* Excerpt:

══════════

The English expressions need to be carefully revised and polished.

Author Response

We would like to express our sincere gratitude to the reviewers for their careful reading, constructive comments, and valuable suggestions, which have significantly contributed to the improvement of our manuscript and to the advancement of scientific knowledge in this field. All changes and additions made to the manuscript in response to the reviewers’ comments are highlighted in yellow for easy identification.

 

Reviewer 1.

1. "Some parameters (such as microwave power and temperature control accuracy) need to be supplemented and explained to enhance the transparency of the experiment."

The reviewer is correct in pointing out the need for greater detail regarding experimental parameters. To address this, we have supplemented the manuscript with comprehensive information on microwave power (2.45 GHz frequency, maximum input power of 1.2 kW) and temperature control accuracy (± 10 °C), as well as details on the temperature monitoring method used during the sintering process. These changes are highlighted in yellow in the revised manuscript to enhance clarity and ensure full transparency of the experimental procedures.

“For the microwave process, a frequency of 2.45 GHz and a maximum power of 1.2 kW were applied. Temperature during microwave sintering was monitored by a thermocouple, and maintained within a precision of ± 10 °C throughout the treatment”.

2. “Error analysis (such as the influence of sintering temperature fluctuations on the results) was not explicitly mentioned. It is suggested to supplement relevant content."

 

The reviewer is correct in highlighting the importance of error analysis regarding possible temperature fluctuations during sintering. To address this, we emphasize that all experiments were conducted with precise temperature control (± 10 °C), continuously monitored by a thermocouple. Additionally, triplicate samples were prepared for each condition, and the resulting mechanical and physical properties (e.g., hardness, density) exhibited low standard deviations (typically <10%), indicating that such temperature fluctuations had a negligible effect on the reproducibility and reliability of the results. These procedures ensure that the experimental data are robust and consistent, in line with best practices reported in the literature.

 

3. "Some charts have abnormal expression and citation. Only Figure 1 is seen, while Figures 1(a) and 1(c) are not."

══════════

Camera intrinsics and pose data
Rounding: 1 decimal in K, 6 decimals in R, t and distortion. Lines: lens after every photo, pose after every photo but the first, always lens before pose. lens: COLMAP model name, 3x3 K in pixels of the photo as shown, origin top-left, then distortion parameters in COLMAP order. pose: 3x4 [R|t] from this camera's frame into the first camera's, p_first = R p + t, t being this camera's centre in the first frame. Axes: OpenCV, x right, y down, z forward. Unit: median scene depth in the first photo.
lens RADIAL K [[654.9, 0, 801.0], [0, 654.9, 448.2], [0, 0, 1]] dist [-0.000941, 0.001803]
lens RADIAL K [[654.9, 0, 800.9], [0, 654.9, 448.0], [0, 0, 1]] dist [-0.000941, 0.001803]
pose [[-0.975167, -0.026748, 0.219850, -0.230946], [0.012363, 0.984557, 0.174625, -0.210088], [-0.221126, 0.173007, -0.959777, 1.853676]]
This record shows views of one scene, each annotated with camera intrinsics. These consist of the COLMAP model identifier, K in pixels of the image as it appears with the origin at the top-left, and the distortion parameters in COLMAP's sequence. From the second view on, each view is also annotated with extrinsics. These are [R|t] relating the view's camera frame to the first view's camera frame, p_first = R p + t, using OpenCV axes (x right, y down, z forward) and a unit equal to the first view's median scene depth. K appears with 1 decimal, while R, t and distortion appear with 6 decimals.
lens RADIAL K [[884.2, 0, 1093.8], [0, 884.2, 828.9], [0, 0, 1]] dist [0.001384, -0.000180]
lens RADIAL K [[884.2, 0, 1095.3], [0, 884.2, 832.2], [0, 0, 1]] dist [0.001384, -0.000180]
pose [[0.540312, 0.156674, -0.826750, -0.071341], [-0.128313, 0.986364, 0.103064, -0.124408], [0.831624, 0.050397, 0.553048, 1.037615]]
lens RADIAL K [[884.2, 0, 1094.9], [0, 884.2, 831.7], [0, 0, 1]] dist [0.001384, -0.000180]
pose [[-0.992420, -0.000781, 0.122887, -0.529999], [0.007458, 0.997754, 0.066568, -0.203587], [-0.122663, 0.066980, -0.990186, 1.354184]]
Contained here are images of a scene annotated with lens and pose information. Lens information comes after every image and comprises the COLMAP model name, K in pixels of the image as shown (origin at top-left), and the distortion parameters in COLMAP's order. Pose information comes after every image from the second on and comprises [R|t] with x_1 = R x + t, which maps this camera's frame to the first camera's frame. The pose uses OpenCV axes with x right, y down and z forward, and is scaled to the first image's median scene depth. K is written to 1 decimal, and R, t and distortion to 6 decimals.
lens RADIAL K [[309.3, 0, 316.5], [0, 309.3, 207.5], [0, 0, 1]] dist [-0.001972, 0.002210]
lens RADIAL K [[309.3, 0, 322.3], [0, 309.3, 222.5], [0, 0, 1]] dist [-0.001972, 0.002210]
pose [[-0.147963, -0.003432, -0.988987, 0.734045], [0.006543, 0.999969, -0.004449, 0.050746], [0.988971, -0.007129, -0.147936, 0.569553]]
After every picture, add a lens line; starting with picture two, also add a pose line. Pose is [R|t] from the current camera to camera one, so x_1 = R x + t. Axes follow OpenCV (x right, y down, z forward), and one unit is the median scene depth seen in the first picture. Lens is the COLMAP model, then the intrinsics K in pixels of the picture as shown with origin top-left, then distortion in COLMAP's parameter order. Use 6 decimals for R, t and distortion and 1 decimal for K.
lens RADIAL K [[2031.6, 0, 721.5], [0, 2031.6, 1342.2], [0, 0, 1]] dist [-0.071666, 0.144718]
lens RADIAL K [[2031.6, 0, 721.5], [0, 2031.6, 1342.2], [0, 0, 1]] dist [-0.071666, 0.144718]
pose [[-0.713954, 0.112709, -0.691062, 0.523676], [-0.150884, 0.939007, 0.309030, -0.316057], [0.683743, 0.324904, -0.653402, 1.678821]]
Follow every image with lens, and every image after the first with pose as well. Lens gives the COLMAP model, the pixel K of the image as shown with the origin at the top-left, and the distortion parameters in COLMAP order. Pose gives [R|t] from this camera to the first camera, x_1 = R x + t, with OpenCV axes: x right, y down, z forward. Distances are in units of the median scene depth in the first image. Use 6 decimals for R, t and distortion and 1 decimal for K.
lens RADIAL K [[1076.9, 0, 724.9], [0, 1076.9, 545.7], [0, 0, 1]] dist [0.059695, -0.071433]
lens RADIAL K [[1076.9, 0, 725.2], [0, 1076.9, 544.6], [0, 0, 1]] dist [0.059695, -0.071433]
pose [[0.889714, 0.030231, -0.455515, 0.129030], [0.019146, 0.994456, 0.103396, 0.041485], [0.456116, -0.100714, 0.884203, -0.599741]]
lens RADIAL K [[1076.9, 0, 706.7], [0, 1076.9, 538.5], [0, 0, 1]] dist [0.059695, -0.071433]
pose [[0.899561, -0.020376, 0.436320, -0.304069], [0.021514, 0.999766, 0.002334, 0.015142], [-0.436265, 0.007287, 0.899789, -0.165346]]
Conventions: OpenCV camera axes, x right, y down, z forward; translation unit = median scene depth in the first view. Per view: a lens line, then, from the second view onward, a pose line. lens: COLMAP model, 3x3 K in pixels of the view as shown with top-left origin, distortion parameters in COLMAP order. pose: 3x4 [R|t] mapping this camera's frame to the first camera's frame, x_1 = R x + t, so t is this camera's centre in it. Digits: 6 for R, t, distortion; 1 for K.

══════════

* Brief 1: State whether each statement agrees with the reviewer response, answering yes or no and quoting the deciding words: (a) the microwave process used a maximum input power of 1.5 kW; (b) temperature during microwave sintering was monitored by a thermocouple; (c) duplicate samples were prepared for each condition.
* Brief 2: Quote the part of the reviewer response that opens with the words containing "We would like" and closes with "for easy identification.".
* Brief 3: Extend the reviewer response on microwave sintering, starting after its last sentence.
The records were obtained from a different source.

* Answer section 1:
(a) No: "maximum input power of 1.2 kW"
(b) Yes: "Temperature during microwave sintering was monitored by a thermocouple"
(c) No: "triplicate samples were prepared for each condition"

* Answer section 2:
We would like to express our sincere gratitude to the reviewers for their careful reading, constructive comments, and valuable suggestions, which have significantly contributed to the improvement of our manuscript and to the advancement of scientific knowledge in this field. All changes and additions made to the manuscript in response to the reviewers’ comments are highlighted in yellow for easy identification.

* Answer section 3:
 

The authors acknowledge the reviewer’s observation regarding the abnormal citation and quality of Figures 1(a) and 1(c). These were adjusted.

 

4. "The clarity of Figures 2, 4, etc. is insufficient."

 

We have made every effort to improve the image quality and have revised the figure citations in the text and captions to ensure clarity and consistency. We hope that the updated figures now meet the quality standards required by the journal.

 

 

5. "The conclusion section can be further condensed to highlight key findings and avoid repetitive discussion content."

 

 

We thank the reviewer for the helpful comment. The conclusion section has been carefully revised and condensed to present the key findings more clearly and to avoid any repetitive discussion content, as suggested.

 

 

6. "Some paragraphs contain grammatical errors (...), the entire text needs to be proofread. The format of references should be uniform (some entries lack page numbers or volume numbers), and it is recommended to adjust them in accordance with the journal's submission guidelines."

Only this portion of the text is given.